Capfinder requires detailed information about base movements during sequencing, which is captured in the "moves table". This information is crucial for accurate cap type prediction.

Requirements

  • Raw POD5 files from your sequencing run
  • Dorado basecaller (version 0.7.0 or later recommended)
  • Samtools (version 1.18 or later recommended)
  • A transcriptome reference

Important Note

Dorado Live Basecalling does not generate the necessary moves information. Therefore, post-data acquisition standalone basecalling and alignment process is required to produce the moves information in the alignment SAM/BAM file.

Basecalling Process

To generate the required data, we use a custom script that performs the following steps:

  1. Basecalls the raw POD5 files using Dorado

  2. Emits SAM format output with moves information

  3. Aligns the basecalled reads to a reference genome

  4. Converts the output to a sorted and indexed BAM file

Basecalling Script

Below is a script that automates this process. You'll need to adjust the paths and settings to match your environment:

basecall.sh

#!/bin/bash
# Please edit to reflect your settings
DORADO="/path/to/bin/dorado"
SAMTOOLS="/path/to/samtools"
POD5_DIR="/path/to/pod5_dir"
REF="/path/to/ref.fa"
MODEL_NAME="rna004_130bps_sup@v5.0.0"
MODEL_DIR="/path/to/download/doardo/model"
OUTPUT_DIR="/path/to/save/basecalled/data"
DEVICE="cuda:all" # For Dorado to use GPU

#---------------------- DO NOT EDIT BELOW THIS LINE ---------------------#

# Function to check and download the model if necessary
check_and_download_model() {
    local model_path="$MODEL_DIR/$MODEL_NAME"
    if [ ! -d "$model_path" ]; then
        echo "Model not found. Downloading..."
        "$DORADO" download --directory "$MODEL_DIR" --model "$MODEL_NAME"
    else
        echo "Model already exists. Skipping download."
    fi
}

# Create output directory
mkdir -p "$OUTPUT_DIR"

# Check and download the model if necessary
check_and_download_model

# Run dorado basecaller and pipe directly to samtools for sorting and indexing
echo "Starting basecalling and BAM creation..."
"$DORADO" basecaller "$MODEL_DIR/$MODEL_NAME" "$POD5_DIR/" \
    --recursive \
    --emit-sam \
    --emit-moves \
    --device "$DEVICE" \
    --reference "$REF" | \
"$SAMTOOLS" view -bS - | \
"$SAMTOOLS" sort -o "$OUTPUT_DIR/sorted.bam" -

# Index the sorted BAM file
echo "Indexing the sorted BAM file..."
"$SAMTOOLS" index "$OUTPUT_DIR/sorted.bam"

echo "Basecalling and processing completed.

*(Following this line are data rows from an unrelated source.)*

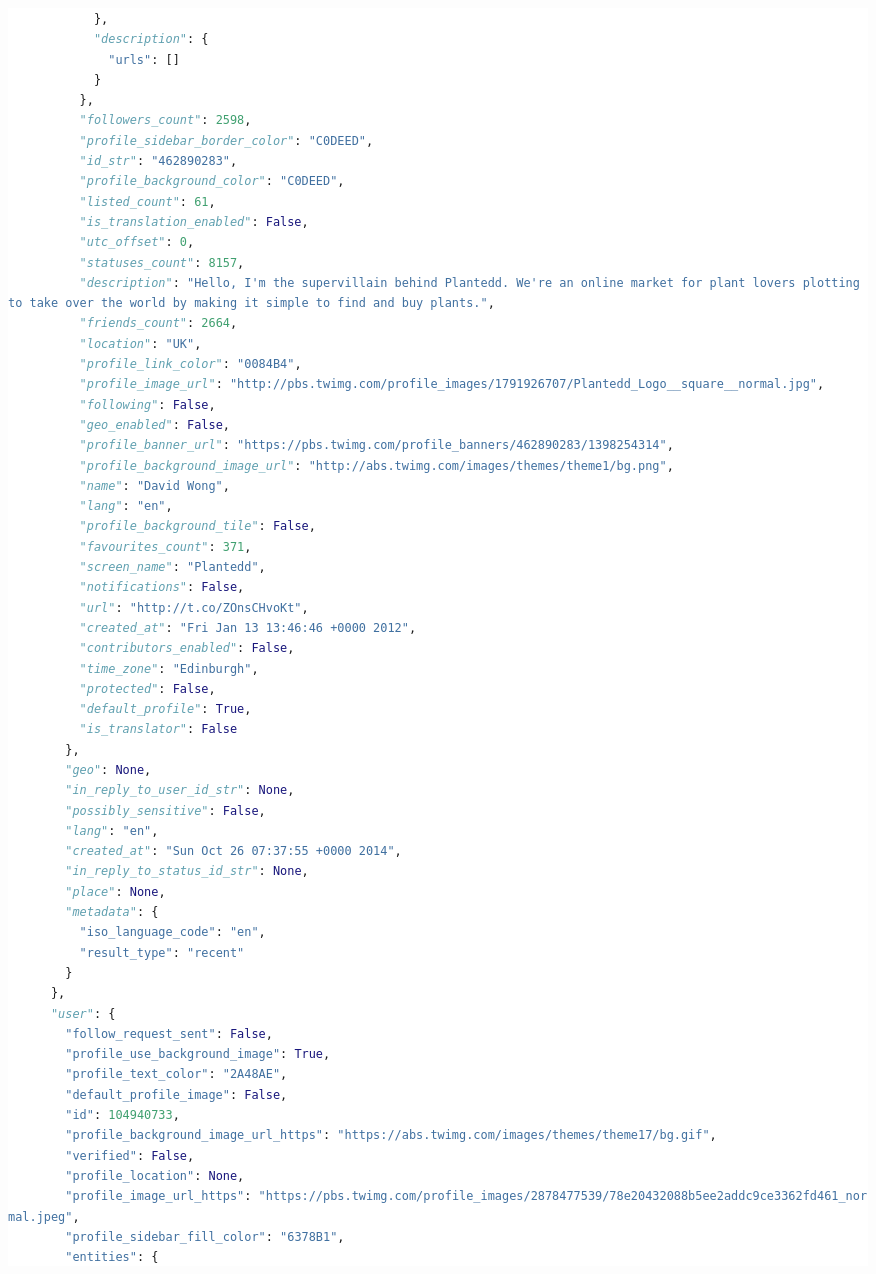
 ```python
            },
            "description": {
              "urls": []
            }
          },
          "followers_count": 2598,
          "profile_sidebar_border_color": "C0DEED",
          "id_str": "462890283",
          "profile_background_color": "C0DEED",
          "listed_count": 61,
          "is_translation_enabled": False,
          "utc_offset": 0,
          "statuses_count": 8157,
          "description": "Hello, I'm the supervillain behind Plantedd. We're an online market for plant lovers plotting to take over the world by making it simple to find and buy plants.",
          "friends_count": 2664,
          "location": "UK",
          "profile_link_color": "0084B4",
          "profile_image_url": "http://pbs.twimg.com/profile_images/1791926707/Plantedd_Logo__square__normal.jpg",
          "following": False,
          "geo_enabled": False,
          "profile_banner_url": "https://pbs.twimg.com/profile_banners/462890283/1398254314",
          "profile_background_image_url": "http://abs.twimg.com/images/themes/theme1/bg.png",
          "name": "David Wong",
          "lang": "en",
          "profile_background_tile": False,
          "favourites_count": 371,
          "screen_name": "Plantedd",
          "notifications": False,
          "url": "http://t.co/ZOnsCHvoKt",
          "created_at": "Fri Jan 13 13:46:46 +0000 2012",
          "contributors_enabled": False,
          "time_zone": "Edinburgh",
          "protected": False,
          "default_profile": True,
          "is_translator": False
        },
        "geo": None,
        "in_reply_to_user_id_str": None,
        "possibly_sensitive": False,
        "lang": "en",
        "created_at": "Sun Oct 26 07:37:55 +0000 2014",
        "in_reply_to_status_id_str": None,
        "place": None,
        "metadata": {
          "iso_language_code": "en",
          "result_type": "recent"
        }
      },
      "user": {
        "follow_request_sent": False,
        "profile_use_background_image": True,
        "profile_text_color": "2A48AE",
        "default_profile_image": False,
        "id": 104940733,
        "profile_background_image_url_https": "https://abs.twimg.com/images/themes/theme17/bg.gif",
        "verified": False,
        "profile_location": None,
        "profile_image_url_https": "https://pbs.twimg.com/profile_images/2878477539/78e20432088b5ee2addc9ce3362fd461_normal.jpeg",
        "profile_sidebar_fill_color": "6378B1",
        "entities": {
```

Output files are in $OUTPUT_DIR"
echo "Generated files: sorted.bam and sorted.bam.bai"

To use this script:

  1. Save it to a file (e.g., basecall.sh).
  2. Make it executable:
    chmod +x basecall.sh
    
  3. Edit the script directly to change any paths or settings as needed.
  4. Run the script:
    ./basecall.sh